And we are bound to say that, as emerged clearly in another book by Jane Lane that
we shall be reviewing shortly, FAREWELL TO THE WHITE COCKADE, his life in exile
after his escape from England does not encourage one to be confident that he had either the
fortitude or the almost unfailing ability to judge character accurately that would have been
indispensable to him in his efforts to rule England as a true king ought to rule her and to avoid
losing his throne - or even failing to come to the throne - in the process.

1
We are not suggesting that he should have been devious. But no person with
important responsibilities should be excessively trusting of other people. "Be ye therefore
wise as serpents and gentle as doves," said Our Lord. (Matthew 10:16) prepared to
acknowledge even the strong possibility that he was a traitor; but the cumulative evidence as
otherwise incident follows otherwise inexplicable incident is surely overwhelming, and only
Jane Lane, as far as we are aware, pulls all the evidence together and draws the obvious
conclusion.
But who knows? Not until the Day of Judgment shall we know what would have
happened; and in the meantime perhaps the best that can be said for speculations that victory
instead of retreat from Derby - the upshot of which would have been the more astonishing
political turnabout in the whole of history - might not have been followed by equivalent
success thereafter, is that perhaps they offer a crumb of comfort to relieve the agony of the
story and to lessen the haunting effect of what-might-have-been!

Stored entries:
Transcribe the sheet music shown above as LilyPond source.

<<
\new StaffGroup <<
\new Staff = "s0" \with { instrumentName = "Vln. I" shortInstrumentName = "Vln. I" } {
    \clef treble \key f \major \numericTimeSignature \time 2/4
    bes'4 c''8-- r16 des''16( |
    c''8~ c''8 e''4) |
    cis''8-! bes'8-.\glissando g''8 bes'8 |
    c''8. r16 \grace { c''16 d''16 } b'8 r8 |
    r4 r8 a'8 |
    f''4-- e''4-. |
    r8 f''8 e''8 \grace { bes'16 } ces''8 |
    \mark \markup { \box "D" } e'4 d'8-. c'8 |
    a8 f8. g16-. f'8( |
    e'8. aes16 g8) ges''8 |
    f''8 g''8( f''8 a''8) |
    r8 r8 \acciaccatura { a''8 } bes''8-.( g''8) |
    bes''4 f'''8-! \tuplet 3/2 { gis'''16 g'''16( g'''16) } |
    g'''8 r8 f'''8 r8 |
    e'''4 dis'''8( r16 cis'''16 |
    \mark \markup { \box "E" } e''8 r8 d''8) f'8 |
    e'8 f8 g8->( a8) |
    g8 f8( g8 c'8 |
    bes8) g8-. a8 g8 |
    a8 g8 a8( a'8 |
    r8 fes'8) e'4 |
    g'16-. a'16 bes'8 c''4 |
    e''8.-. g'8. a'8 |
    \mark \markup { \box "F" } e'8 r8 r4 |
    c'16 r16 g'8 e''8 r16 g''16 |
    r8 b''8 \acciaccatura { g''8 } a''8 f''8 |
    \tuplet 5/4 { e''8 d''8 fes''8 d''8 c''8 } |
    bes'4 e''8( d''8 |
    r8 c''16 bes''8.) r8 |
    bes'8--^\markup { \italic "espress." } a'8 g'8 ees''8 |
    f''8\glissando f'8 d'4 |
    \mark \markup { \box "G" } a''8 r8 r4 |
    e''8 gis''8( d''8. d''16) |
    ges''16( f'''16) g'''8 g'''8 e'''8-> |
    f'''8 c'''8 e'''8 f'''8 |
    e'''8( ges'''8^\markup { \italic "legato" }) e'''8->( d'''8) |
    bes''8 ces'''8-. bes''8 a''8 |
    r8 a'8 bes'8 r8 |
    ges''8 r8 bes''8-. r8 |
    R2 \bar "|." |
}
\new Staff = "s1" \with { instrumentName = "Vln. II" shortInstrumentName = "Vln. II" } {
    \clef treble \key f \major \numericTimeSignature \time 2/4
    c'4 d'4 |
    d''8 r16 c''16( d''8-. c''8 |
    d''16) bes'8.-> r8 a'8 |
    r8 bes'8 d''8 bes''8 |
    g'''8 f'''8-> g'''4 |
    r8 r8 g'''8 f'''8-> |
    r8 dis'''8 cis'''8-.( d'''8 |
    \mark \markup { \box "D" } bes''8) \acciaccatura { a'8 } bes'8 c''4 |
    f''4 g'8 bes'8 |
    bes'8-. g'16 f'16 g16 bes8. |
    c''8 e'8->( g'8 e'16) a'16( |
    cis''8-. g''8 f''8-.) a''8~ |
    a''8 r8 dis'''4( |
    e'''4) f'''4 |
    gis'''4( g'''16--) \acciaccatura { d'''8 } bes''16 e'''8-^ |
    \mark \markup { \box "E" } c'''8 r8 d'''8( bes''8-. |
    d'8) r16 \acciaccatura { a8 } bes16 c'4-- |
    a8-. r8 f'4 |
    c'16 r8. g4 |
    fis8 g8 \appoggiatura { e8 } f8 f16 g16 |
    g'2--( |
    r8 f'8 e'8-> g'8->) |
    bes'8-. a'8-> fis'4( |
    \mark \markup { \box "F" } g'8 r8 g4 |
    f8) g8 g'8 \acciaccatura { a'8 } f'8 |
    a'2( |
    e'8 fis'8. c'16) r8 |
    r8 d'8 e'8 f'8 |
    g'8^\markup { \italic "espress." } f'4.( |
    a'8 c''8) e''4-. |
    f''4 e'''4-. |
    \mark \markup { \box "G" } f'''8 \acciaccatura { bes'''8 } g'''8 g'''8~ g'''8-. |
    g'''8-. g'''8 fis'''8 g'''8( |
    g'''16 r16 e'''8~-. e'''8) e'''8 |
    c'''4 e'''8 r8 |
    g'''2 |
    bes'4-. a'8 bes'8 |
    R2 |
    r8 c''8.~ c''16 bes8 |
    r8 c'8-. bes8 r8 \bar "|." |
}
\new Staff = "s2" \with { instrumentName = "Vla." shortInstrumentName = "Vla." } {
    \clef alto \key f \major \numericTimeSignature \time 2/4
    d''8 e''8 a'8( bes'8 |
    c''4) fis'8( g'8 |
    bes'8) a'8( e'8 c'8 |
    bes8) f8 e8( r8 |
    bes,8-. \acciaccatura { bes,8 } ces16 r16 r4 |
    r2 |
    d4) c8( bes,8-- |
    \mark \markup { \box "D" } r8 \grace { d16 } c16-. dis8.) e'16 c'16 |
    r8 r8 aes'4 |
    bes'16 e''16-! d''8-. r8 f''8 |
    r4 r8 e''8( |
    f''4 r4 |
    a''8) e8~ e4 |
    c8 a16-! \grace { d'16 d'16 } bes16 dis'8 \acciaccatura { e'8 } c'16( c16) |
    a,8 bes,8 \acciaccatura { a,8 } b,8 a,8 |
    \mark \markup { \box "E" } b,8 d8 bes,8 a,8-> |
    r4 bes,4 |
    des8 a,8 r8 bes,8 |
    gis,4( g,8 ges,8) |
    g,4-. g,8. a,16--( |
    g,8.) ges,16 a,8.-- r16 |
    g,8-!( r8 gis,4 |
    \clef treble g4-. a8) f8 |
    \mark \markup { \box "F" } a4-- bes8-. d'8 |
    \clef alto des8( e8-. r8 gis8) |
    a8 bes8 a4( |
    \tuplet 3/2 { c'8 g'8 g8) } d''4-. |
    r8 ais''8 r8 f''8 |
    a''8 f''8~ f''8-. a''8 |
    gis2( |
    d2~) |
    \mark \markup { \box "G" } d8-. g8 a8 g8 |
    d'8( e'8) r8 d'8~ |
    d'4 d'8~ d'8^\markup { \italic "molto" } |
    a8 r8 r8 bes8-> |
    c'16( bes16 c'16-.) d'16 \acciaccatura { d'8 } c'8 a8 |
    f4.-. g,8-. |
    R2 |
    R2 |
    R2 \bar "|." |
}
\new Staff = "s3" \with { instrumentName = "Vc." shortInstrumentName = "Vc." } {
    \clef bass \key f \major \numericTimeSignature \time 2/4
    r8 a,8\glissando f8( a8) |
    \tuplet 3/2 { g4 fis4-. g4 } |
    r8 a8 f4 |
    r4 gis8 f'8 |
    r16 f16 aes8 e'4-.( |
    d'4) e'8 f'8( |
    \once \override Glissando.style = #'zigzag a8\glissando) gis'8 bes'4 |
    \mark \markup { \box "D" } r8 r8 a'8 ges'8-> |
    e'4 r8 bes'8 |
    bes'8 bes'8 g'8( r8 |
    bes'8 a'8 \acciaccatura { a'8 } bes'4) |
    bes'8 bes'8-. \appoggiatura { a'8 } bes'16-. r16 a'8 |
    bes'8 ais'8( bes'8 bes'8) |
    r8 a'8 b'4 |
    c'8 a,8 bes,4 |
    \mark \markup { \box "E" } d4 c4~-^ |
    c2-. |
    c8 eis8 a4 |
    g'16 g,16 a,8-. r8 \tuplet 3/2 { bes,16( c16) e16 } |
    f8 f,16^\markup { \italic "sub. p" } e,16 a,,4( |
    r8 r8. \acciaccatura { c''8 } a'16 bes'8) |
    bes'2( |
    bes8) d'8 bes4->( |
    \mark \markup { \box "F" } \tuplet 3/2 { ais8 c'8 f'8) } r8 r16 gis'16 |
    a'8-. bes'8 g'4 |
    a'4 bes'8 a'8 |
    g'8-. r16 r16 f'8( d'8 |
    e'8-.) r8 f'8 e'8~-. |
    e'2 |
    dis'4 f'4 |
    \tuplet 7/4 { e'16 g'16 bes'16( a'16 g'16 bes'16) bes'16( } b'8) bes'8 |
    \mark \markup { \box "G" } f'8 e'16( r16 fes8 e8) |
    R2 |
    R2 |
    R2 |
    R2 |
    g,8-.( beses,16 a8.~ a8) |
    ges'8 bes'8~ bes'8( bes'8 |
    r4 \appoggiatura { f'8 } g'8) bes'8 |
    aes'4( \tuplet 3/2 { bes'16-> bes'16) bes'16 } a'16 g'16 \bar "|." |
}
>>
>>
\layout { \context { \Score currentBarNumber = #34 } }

- **WHAT YOU NEED TO DO**
a) In the passage about Jane Lane's books, what is the title of the other book by her that the writers say they will review shortly?
b) Write the next part of the passage about Jane Lane's books, starting after its final sentence.
The records have no connection to the text.

- **ANSWERS BY TASK**
a) FAREWELL TO THE WHITE COCKADE

b)
But we must not digress further from this book, about which we have two final things
to say. The first is that although the tale of Bonnie Prince Charlie and Scotland has been told
innumerable times, we do not believe that you will find it better told than in the comparatively
short space (160 pages) that it is told here. The second is that Jane Lane makes a more uncom-
promising assessment of Lord George Murray's role in the Highland army than any of the
many other writers on the "'45" are prepared to do.

THE ESCAPE OF THE PRINCE (First published 1951. Suitable for everyone, including
young children.)

This is one of Jane Lane's books written principally with younger readers in mind. It
tells of the last of the great escapes, all of them improbable, achieved one after the other by
the perpetually romantic royal family of Stuart. Born to live in palaces, to eat the best of food,
to sleep between silken sheets, and to be the rulers and protectors of millions of loyal subjects,
seldom did it work out like that, as we have seen from the books already reviewed.

But if the escapes of Mary Queen of Scots, King Charles II and the future King James
II were unlikely to a degree, that of Bonnie Prince Charlie, the future rightful King Charles
III, was over and over again virtually impossible. This is the sort of news that he would
receive from a loyal Highland friend who returned from a reconnaissance:

"'No less than six ships-of-war are anchored in Loch Nevis,' said he with a distracted
air, 'they having followed your Royal Highness from the Isles. But there is worse in it than
that. So certain are the soldiers that you are in this district, that there is a cordon of troops
flung completely round it, with sentinels stationed every half mile from the head of Loch Eil
to the head of Loch Hourn. Patrols march up and down between the sentinels to keep them to
their duty, and every ford and pass is guarded.'"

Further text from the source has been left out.